- **PROMPT**
Lines below starting with the line with "2. 📦 Provide GitHub repository URL" and going on through the line with "## Files Modified This Round" must be output exactly; the rest of the records must be left out.
ENTRIES SUPPLIED START
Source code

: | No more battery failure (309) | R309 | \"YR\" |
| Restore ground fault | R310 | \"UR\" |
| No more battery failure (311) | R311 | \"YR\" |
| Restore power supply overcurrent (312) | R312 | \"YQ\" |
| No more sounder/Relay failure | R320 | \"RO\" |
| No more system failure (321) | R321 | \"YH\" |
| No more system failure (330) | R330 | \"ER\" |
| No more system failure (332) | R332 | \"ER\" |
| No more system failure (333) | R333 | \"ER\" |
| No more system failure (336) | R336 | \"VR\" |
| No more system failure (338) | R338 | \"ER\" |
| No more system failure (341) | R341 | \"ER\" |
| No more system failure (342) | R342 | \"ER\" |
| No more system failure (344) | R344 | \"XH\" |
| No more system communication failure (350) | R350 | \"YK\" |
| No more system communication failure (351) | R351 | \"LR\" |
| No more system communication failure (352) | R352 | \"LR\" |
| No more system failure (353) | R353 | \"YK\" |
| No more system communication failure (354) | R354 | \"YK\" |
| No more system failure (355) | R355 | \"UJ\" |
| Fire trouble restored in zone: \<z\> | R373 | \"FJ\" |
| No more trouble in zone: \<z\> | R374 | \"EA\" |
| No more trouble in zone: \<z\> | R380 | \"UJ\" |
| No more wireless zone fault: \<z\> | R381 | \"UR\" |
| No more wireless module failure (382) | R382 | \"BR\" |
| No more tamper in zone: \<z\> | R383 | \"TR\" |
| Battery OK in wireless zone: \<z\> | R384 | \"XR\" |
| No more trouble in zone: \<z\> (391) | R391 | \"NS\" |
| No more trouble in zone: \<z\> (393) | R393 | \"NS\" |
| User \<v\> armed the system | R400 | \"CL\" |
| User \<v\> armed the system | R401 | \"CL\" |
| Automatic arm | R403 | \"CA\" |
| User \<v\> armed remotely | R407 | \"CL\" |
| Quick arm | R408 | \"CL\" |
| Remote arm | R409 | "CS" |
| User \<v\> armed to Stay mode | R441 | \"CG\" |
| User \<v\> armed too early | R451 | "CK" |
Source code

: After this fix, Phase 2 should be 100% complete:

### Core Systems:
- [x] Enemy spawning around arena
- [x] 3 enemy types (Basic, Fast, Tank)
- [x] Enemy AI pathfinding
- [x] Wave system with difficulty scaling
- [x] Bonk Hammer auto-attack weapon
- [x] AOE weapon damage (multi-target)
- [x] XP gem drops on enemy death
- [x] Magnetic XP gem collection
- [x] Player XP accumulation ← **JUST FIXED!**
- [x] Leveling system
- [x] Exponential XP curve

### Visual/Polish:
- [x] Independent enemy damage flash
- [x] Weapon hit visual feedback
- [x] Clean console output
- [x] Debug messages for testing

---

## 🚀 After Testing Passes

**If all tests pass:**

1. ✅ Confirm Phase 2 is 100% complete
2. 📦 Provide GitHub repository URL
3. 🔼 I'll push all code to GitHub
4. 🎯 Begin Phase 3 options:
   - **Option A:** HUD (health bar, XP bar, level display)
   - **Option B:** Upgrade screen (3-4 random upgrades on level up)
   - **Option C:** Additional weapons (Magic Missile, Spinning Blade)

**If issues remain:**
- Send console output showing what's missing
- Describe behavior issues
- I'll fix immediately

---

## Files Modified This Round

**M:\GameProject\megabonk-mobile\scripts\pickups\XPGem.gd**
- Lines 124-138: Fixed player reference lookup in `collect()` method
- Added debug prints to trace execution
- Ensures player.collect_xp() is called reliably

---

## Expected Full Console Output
ENTRIES SUPPLIED END
- **WORKED SOLUTION**
2. 📦 Provide GitHub repository URL
3. 🔼 I'll push all code to GitHub
4. 🎯 Begin Phase 3 options:
   - **Option A:** HUD (health bar, XP bar, level display)
   - **Option B:** Upgrade screen (3-4 random upgrades on level up)
   - **Option C:** Additional weapons (Magic Missile, Spinning Blade)

**If issues remain:**
- Send console output showing what's missing
- Describe behavior issues
- I'll fix immediately

---

## Files Modified This Round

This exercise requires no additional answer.